*Work required*
Take the entries below and give them back exactly. Leave out nothing.

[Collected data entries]
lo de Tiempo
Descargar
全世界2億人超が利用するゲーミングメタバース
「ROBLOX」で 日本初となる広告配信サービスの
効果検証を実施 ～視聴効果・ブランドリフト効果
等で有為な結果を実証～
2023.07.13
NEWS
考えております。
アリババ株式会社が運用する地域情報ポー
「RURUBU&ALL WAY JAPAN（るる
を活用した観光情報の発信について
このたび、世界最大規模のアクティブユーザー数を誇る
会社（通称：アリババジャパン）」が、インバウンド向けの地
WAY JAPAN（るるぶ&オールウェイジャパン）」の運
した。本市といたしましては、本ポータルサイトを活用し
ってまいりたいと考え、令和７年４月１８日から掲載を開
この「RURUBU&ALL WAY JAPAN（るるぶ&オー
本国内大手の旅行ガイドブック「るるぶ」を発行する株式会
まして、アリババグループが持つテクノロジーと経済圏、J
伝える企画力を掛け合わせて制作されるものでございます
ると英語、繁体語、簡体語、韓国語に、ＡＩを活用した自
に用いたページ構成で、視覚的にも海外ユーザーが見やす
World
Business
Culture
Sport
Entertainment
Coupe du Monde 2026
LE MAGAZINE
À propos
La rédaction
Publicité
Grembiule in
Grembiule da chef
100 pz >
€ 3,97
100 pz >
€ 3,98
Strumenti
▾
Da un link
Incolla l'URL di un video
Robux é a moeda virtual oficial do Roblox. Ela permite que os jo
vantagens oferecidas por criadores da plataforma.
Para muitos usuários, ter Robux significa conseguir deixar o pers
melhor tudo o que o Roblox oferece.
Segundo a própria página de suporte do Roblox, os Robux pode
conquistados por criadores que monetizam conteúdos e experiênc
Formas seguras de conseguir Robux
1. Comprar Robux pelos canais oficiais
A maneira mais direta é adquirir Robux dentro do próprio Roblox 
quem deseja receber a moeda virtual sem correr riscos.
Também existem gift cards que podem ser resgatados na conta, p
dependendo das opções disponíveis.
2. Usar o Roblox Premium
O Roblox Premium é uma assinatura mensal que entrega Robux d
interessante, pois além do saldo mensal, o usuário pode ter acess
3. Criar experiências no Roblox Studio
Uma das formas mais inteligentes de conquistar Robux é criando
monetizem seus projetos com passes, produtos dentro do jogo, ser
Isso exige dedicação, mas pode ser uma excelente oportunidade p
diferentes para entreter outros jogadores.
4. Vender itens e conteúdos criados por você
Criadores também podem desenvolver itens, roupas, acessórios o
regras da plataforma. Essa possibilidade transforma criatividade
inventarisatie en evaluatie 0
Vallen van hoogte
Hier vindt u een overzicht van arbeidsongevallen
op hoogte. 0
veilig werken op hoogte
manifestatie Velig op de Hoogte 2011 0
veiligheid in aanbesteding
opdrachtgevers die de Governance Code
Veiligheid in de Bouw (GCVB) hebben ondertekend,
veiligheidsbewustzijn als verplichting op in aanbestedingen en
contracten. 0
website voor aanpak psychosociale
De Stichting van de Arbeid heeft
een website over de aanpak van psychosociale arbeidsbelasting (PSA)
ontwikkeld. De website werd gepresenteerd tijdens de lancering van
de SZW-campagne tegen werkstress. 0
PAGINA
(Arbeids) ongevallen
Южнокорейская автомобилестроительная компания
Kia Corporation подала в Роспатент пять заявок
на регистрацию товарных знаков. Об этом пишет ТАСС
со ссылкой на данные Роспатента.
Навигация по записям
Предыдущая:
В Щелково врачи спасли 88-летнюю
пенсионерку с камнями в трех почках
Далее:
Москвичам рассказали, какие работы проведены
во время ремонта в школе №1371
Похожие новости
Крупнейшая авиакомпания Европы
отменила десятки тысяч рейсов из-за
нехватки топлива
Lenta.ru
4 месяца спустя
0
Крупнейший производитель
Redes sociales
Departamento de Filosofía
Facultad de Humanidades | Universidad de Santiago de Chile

*Task solution*
lo de Tiempo
Descargar
全世界2億人超が利用するゲーミングメタバース
「ROBLOX」で 日本初となる広告配信サービスの
効果検証を実施 ～視聴効果・ブランドリフト効果
等で有為な結果を実証～
2023.07.13
NEWS
考えております。
アリババ株式会社が運用する地域情報ポー
「RURUBU&ALL WAY JAPAN（るる
を活用した観光情報の発信について
このたび、世界最大規模のアクティブユーザー数を誇る
会社（通称：アリババジャパン）」が、インバウンド向けの地
WAY JAPAN（るるぶ&オールウェイジャパン）」の運
した。本市といたしましては、本ポータルサイトを活用し
ってまいりたいと考え、令和７年４月１８日から掲載を開
この「RURUBU&ALL WAY JAPAN（るるぶ&オー
本国内大手の旅行ガイドブック「るるぶ」を発行する株式会
まして、アリババグループが持つテクノロジーと経済圏、J
伝える企画力を掛け合わせて制作されるものでございます
ると英語、繁体語、簡体語、韓国語に、ＡＩを活用した自
に用いたページ構成で、視覚的にも海外ユーザーが見やす
World
Business
Culture
Sport
Entertainment
Coupe du Monde 2026
LE MAGAZINE
À propos
La rédaction
Publicité
Grembiule in
Grembiule da chef
100 pz >
€ 3,97
100 pz >
€ 3,98
Strumenti
▾
Da un link
Incolla l'URL di un video
Robux é a moeda virtual oficial do Roblox. Ela permite que os jo
vantagens oferecidas por criadores da plataforma.
Para muitos usuários, ter Robux significa conseguir deixar o pers
melhor tudo o que o Roblox oferece.
Segundo a própria página de suporte do Roblox, os Robux pode
conquistados por criadores que monetizam conteúdos e experiênc
Formas seguras de conseguir Robux
1. Comprar Robux pelos canais oficiais
A maneira mais direta é adquirir Robux dentro do próprio Roblox 
quem deseja receber a moeda virtual sem correr riscos.
Também existem gift cards que podem ser resgatados na conta, p
dependendo das opções disponíveis.
2. Usar o Roblox Premium
O Roblox Premium é uma assinatura mensal que entrega Robux d
interessante, pois além do saldo mensal, o usuário pode ter acess
3. Criar experiências no Roblox Studio
Uma das formas mais inteligentes de conquistar Robux é criando
monetizem seus projetos com passes, produtos dentro do jogo, ser
Isso exige dedicação, mas pode ser uma excelente oportunidade p
diferentes para entreter outros jogadores.
4. Vender itens e conteúdos criados por você
Criadores também podem desenvolver itens, roupas, acessórios o
regras da plataforma. Essa possibilidade transforma criatividade
inventarisatie en evaluatie 0
Vallen van hoogte
Hier vindt u een overzicht van arbeidsongevallen
op hoogte. 0
veilig werken op hoogte
manifestatie Velig op de Hoogte 2011 0
veiligheid in aanbesteding
opdrachtgevers die de Governance Code
Veiligheid in de Bouw (GCVB) hebben ondertekend,
veiligheidsbewustzijn als verplichting op in aanbestedingen en
contracten. 0
website voor aanpak psychosociale
De Stichting van de Arbeid heeft
een website over de aanpak van psychosociale arbeidsbelasting (PSA)
ontwikkeld. De website werd gepresenteerd tijdens de lancering van
de SZW-campagne tegen werkstress. 0
PAGINA
(Arbeids) ongevallen
Южнокорейская автомобилестроительная компания
Kia Corporation подала в Роспатент пять заявок
на регистрацию товарных знаков. Об этом пишет ТАСС
со ссылкой на данные Роспатента.
Навигация по записям
Предыдущая:
В Щелково врачи спасли 88-летнюю
пенсионерку с камнями в трех почках
Далее:
Москвичам рассказали, какие работы проведены
во время ремонта в школе №1371
Похожие новости
Крупнейшая авиакомпания Европы
отменила десятки тысяч рейсов из-за
нехватки топлива
Lenta.ru
4 месяца спустя
0
Крупнейший производитель
Redes sociales
Departamento de Filosofía
Facultad de Humanidades | Universidad de Santiago de Chile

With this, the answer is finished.